START Records shown

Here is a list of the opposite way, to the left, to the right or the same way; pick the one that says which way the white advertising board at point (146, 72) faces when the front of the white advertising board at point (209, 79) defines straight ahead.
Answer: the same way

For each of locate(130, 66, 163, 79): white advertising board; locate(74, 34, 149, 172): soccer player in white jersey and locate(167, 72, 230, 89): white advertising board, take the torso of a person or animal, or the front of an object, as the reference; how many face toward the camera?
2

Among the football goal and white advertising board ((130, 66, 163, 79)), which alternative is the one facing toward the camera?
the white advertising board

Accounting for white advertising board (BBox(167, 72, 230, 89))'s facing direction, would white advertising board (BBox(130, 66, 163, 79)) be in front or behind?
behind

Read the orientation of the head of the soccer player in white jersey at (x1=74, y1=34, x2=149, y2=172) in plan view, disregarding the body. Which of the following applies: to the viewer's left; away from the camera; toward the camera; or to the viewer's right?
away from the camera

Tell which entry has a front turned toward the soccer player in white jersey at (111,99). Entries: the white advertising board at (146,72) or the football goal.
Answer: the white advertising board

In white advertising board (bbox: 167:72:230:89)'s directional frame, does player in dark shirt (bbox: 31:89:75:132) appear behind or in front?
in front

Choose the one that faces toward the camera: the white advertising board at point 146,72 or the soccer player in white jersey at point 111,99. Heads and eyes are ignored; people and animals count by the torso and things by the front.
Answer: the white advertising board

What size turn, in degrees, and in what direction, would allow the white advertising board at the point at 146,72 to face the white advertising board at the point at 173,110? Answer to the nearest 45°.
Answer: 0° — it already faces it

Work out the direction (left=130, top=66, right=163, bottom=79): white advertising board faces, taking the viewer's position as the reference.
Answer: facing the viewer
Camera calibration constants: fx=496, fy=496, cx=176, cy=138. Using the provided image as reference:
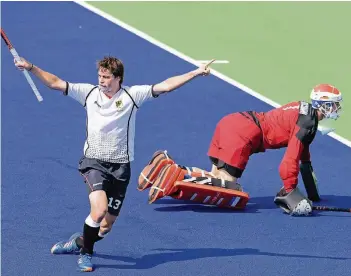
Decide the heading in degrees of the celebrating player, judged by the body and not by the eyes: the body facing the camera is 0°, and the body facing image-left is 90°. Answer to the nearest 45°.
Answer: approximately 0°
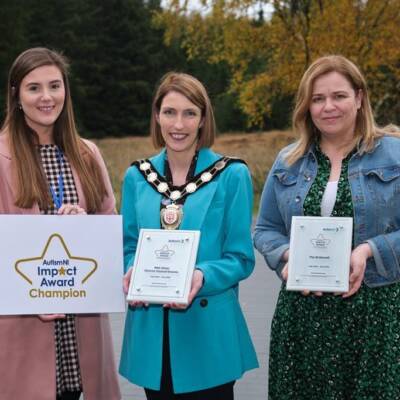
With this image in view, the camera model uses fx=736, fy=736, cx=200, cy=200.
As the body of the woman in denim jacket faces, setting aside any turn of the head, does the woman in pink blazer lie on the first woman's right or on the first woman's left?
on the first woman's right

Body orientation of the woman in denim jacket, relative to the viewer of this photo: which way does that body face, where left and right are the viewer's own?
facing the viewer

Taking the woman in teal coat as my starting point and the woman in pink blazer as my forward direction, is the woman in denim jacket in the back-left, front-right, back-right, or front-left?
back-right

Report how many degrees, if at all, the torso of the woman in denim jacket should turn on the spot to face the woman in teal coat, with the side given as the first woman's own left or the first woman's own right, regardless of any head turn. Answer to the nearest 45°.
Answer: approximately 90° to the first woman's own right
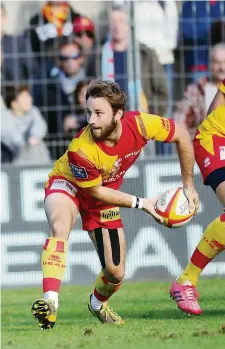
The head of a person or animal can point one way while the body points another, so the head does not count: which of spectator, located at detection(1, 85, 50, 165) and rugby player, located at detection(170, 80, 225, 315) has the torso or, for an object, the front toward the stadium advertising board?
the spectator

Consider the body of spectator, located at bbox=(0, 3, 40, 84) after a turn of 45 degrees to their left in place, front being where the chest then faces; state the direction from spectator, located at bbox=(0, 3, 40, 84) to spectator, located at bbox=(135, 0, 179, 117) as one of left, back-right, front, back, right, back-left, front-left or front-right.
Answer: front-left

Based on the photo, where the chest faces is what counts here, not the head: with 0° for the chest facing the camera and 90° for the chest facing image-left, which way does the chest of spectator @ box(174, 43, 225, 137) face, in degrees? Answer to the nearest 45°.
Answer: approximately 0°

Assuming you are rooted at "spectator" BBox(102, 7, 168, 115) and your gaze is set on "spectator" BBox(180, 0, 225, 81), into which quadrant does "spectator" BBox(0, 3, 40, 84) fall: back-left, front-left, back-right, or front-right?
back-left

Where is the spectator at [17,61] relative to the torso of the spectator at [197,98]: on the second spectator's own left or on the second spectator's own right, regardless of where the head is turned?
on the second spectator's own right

END Records shown
START Records shown

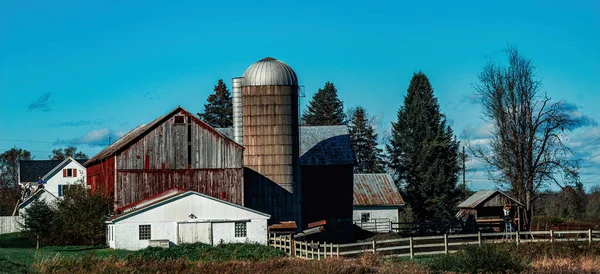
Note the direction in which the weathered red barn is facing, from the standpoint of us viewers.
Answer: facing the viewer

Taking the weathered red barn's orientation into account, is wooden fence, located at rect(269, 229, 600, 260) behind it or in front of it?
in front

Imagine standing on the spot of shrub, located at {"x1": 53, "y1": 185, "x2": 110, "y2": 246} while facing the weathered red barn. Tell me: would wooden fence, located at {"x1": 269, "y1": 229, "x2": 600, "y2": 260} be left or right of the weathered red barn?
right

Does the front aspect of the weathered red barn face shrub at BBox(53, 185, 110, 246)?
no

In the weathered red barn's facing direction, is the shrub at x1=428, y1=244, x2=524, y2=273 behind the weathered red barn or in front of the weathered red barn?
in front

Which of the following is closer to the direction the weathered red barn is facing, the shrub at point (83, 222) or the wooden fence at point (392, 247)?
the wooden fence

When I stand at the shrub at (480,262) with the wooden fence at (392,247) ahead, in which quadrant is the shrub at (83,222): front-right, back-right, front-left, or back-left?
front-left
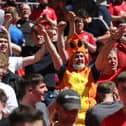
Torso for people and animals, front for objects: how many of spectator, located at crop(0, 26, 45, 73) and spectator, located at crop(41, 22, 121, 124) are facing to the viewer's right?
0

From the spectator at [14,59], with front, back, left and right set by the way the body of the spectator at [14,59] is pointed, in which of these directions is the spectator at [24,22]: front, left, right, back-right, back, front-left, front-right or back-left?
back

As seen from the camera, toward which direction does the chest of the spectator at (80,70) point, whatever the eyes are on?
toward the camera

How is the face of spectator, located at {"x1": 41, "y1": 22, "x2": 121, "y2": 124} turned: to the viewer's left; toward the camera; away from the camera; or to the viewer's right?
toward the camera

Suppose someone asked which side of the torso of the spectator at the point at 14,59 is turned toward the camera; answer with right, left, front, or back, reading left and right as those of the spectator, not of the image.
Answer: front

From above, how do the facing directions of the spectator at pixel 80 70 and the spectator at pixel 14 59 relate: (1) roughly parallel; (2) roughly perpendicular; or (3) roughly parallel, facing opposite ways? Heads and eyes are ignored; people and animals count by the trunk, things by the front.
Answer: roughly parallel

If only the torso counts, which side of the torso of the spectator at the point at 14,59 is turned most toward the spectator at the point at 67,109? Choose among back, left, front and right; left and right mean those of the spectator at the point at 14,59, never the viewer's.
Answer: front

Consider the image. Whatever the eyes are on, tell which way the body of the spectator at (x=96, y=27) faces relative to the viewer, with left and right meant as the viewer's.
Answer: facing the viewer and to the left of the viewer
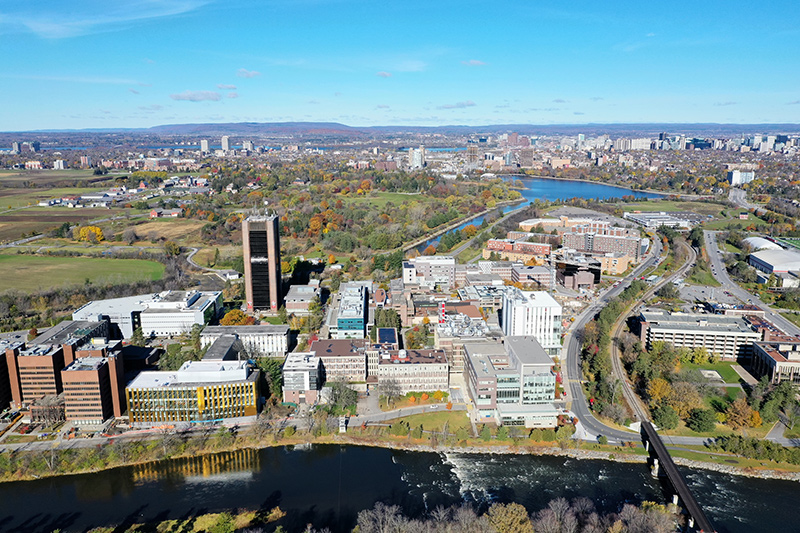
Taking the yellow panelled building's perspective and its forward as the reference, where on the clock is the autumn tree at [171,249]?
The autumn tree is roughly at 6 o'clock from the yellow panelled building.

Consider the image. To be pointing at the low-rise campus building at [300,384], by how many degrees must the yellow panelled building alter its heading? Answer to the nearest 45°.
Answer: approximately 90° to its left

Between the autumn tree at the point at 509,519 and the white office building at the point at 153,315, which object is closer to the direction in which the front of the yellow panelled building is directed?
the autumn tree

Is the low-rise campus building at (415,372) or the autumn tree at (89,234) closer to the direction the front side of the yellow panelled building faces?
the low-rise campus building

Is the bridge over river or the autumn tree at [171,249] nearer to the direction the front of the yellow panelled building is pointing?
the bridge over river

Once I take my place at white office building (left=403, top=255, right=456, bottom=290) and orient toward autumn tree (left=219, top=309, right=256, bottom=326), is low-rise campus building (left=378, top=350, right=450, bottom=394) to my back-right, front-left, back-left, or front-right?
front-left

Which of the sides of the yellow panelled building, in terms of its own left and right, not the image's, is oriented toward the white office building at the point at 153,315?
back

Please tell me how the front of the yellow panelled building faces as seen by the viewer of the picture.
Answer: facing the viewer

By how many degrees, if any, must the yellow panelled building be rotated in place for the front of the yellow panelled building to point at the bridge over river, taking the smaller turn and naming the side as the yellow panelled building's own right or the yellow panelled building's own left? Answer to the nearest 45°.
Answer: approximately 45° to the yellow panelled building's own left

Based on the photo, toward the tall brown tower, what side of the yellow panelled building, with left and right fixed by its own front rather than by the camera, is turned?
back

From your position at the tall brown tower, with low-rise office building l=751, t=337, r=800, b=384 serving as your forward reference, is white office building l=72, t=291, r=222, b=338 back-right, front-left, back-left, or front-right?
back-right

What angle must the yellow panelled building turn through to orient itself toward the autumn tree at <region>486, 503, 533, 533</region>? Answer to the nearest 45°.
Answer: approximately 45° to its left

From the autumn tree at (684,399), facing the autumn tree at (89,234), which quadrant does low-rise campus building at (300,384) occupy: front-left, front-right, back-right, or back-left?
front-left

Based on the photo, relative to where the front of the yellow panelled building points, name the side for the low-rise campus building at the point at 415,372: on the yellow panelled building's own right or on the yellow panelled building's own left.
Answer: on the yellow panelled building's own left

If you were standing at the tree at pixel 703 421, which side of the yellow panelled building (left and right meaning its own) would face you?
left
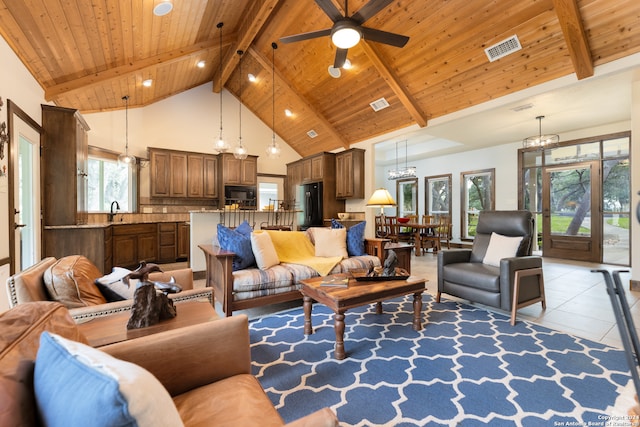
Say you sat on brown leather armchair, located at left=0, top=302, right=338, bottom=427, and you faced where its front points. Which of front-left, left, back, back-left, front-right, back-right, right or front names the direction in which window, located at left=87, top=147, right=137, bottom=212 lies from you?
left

END Records shown

**Directions:**
Which lines of the records contain the word "goal"? Return each of them in full.

**Task response:**
Among the football goal and white advertising board ((130, 66, 163, 79)), which alternative is the one facing toward the camera?
Tell which entry has a front turned toward the soccer player in white jersey at (111,99). Entries: the white advertising board at (146,72) or the football goal.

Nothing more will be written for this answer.